Have fun. Don’t make eating a chore or responsibility. Allow children to participate in grocery shopping, meal planning and cooking, so they can develop an interest in healthy eating naturally. Talk to children about how a balanced diet includes foods from all of the four food groups. The National Peanut Board has lesson plans available for educators, which dietitians and parents can also use to help children learn about peanuts.
Eat breakfast. Children should start the day with a good breakfast to feel and do their best. According to the Dietitians of Canada, children who eat breakfast are more alert at school, have healthier weights than those who skip breakfast and are more likely to get the nutrients they need each day.
Avoid unhealthy snacks. Young children have small stomachs that fill up and empty quickly, so it's natural that they'll want a snack or two in between meals. High-sugar and sodium-filled snacks should be avoided, but this doesn't mean you have to discourage snacking entirely. Fill your grocery cart with fruits and vegetables and other healthy snacks.
Let children have some control. Give children simple tasks, such as serving rice or vegetables at the dinner table. Teach them about the nutrition in the different food groups, but encourage children to make their own decisions about what and how much to eat.
Try something new. Healthy eating doesn't have to be boring and it could be more than just carrot sticks and kale juice. The Peanut Bureau of Canada (PBC) offers a wide range of innovative, delicious and healthy recipes that you can try at home.

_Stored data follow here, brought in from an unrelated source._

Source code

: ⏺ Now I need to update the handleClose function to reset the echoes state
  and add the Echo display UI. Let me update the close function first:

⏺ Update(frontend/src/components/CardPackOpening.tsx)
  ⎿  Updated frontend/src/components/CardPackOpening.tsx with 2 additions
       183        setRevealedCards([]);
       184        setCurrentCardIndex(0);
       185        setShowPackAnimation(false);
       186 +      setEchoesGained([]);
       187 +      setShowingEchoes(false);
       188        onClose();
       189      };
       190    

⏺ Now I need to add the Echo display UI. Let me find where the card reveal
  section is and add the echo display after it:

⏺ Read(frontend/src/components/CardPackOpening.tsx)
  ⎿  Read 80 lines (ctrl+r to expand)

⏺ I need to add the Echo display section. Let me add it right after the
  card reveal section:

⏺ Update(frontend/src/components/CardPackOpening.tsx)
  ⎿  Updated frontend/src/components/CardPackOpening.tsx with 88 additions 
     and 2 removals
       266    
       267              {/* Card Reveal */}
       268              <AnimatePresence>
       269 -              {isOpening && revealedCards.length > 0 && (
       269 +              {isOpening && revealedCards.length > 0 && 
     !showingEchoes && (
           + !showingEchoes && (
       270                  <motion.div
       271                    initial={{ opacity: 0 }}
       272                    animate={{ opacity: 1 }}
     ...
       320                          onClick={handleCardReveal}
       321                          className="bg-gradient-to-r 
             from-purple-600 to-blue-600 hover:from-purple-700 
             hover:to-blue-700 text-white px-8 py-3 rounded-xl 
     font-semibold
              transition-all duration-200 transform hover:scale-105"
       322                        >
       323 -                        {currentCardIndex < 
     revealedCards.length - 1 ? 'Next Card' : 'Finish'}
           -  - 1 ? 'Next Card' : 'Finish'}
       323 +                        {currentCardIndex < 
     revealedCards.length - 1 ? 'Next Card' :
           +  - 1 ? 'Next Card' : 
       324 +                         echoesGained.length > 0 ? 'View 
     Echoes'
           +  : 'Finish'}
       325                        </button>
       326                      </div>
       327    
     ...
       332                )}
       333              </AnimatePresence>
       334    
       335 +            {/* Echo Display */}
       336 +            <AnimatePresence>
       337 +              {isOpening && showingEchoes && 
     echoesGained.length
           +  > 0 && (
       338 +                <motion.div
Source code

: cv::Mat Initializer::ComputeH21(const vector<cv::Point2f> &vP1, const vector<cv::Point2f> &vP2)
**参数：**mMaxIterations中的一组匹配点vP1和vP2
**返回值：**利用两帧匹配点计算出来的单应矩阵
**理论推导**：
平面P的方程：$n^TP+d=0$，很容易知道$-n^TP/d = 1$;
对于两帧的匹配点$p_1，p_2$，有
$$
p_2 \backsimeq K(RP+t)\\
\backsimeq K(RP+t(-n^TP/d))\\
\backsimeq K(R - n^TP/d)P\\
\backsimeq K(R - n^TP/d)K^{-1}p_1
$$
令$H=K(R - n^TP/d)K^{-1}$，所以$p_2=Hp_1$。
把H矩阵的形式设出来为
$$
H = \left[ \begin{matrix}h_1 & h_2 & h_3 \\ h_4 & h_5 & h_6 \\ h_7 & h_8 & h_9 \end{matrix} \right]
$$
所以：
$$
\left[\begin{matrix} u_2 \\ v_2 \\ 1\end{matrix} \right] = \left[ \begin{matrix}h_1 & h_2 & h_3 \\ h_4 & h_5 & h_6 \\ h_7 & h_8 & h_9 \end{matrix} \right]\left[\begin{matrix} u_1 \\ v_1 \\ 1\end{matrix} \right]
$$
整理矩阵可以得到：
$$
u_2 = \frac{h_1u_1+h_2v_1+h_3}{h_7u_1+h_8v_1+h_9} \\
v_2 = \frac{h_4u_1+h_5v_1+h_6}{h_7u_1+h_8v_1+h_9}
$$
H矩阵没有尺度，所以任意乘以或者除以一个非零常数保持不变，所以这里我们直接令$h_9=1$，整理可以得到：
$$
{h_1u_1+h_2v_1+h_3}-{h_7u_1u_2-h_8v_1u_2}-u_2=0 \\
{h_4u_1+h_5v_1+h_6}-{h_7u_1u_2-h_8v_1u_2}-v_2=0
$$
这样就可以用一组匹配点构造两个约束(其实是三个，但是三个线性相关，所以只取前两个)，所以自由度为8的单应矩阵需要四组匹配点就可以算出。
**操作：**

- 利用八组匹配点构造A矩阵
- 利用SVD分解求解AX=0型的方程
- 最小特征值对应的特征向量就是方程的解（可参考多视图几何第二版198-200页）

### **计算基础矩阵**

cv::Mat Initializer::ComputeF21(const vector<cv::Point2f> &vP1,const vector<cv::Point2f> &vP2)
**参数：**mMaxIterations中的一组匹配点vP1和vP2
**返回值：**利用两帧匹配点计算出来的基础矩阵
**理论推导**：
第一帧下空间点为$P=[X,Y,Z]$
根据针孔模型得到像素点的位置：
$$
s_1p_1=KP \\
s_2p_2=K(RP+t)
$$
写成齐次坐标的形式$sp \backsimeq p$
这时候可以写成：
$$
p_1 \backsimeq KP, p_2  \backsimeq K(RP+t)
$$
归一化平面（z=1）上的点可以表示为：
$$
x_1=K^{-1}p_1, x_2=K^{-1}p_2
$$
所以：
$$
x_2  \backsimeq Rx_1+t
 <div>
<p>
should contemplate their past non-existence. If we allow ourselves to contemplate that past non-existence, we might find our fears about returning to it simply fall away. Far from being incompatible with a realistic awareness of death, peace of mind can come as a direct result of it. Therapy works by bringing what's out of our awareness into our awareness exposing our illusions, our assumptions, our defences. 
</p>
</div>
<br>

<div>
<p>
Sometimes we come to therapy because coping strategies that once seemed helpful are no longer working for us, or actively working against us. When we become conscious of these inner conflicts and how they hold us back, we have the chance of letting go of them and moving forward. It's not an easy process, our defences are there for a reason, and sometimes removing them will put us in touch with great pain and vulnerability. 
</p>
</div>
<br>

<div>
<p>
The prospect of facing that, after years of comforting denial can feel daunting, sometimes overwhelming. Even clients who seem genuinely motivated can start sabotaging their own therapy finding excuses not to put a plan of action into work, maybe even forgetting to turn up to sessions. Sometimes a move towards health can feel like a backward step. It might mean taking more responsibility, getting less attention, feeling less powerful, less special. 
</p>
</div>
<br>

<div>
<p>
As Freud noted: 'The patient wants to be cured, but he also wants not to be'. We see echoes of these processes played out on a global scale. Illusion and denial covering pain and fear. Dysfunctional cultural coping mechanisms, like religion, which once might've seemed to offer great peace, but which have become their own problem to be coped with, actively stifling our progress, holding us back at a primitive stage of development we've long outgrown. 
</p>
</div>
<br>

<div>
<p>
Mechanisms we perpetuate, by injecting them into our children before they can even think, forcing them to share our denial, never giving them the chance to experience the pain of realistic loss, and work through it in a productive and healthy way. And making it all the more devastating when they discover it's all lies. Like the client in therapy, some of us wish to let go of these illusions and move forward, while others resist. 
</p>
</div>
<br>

Home-cooked meals are better for children. Although there are many healthy dining options available, children who eat home-prepared meals are more likely to get a balanced diet.¹ With a little bit of planning, cooking at home can become a more enjoyable process.
You are the role model. Parents should keep in mind that they are the role models for their kids. Children love to mimic what their parents do and are likely to enjoy a variety of foods and develop healthy eating habits if this is what they see.